Businesses are changing. They are losing weight, moving quicker and thinking smarter. Nowhere is this more evident than in the way they are trading with each other.
We all know how the internet has changed the way consumers shop, but the great untold story is that of the B2B e-commerce market which already dwarfs online shopping and is set to reach $6.7 trillion by 2020.
Alibaba, the Chinese e-commerce giant, is already bigger than the combined forces of Amazon and Ebay with revenues of $27 billion on B2B sales. At blur, where we deal with the more complex end of B2B e-commerce – services rather than products – we are seeing growth figures of 100%. It’s a massive market and one of the most exciting places to be over the next decade as more businesses think the unthinkable and move to trading online with each other.
So why are businesses having a change of heart, and embracing the digital revolution with such gusto? Well, it’s partly to do with traditions and decision making processes and partly because it’s impossible to resist the huge tides of technological change sweeping the planet.
No business can act as quickly as an individual. A decision to buy a PC can be made in a few minutes within the family, but the same decision can often take weeks in a business because of the complex web of authorisation and protocols. This reticence is even more pronounced in the business services sector where finding a supplier can take months of research, pitches and meetings. Then bang! The recession hit and businesses were forced to rethink their modus operandi just to survive.
We know from our own recent research that the appetite for change has never been stronger. Over 60% plan to invest more in automation and technology to help improve efficiency and productivity.
Firms like the taxi app business Uber and electric car company Tesla have torn up the rule book and are delivering staggering commercial performances through their explosive cocktail of human talent and awesome machine power.
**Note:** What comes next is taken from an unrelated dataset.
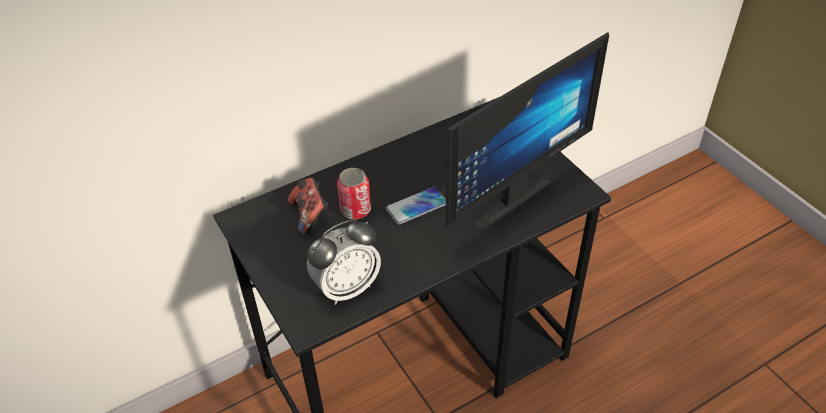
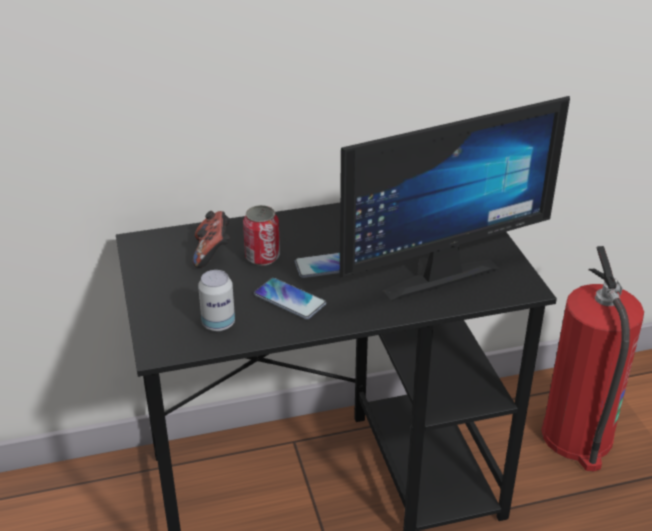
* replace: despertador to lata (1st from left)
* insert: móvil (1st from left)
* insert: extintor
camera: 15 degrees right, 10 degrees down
At blur, we have seen some significant changes in attitude towards transacting in a virtual space. The entire business services industry used to run on the philosophy of “it’s not what you know, it’s who you know”. We have smashed that myth and rewritten many of the old rules. For example, we’ve learned that:
You don’t need a personal recommendation to find a good supplier. Almost all of our transactions are between complete strangers.
- You don’t need to meet your supplier. Around 70% of all relationships are conducted exclusively online.
- You don’t have to be located in the same area as your supplier. Only about 10% of relationships are local.
- It doesn’t take months to find a new supplier. The vast majority of our customers sign contracts with their new supplier within two weeks.
Yes, consumers have been doing this for ages, but believe me, this is radical news for the business market.
Albert Einstein once said: “The world as we have created it is a process of our thinking. It cannot be changed without changing our thinking.”
That thinking is now changing and our world will change as a result. The challenge we all face in business is to climb up on top of that wave of change before it knocks us off our feet. Having come from the family that created the paper diary empire Letts, I know the risk of just watching as the tide comes in.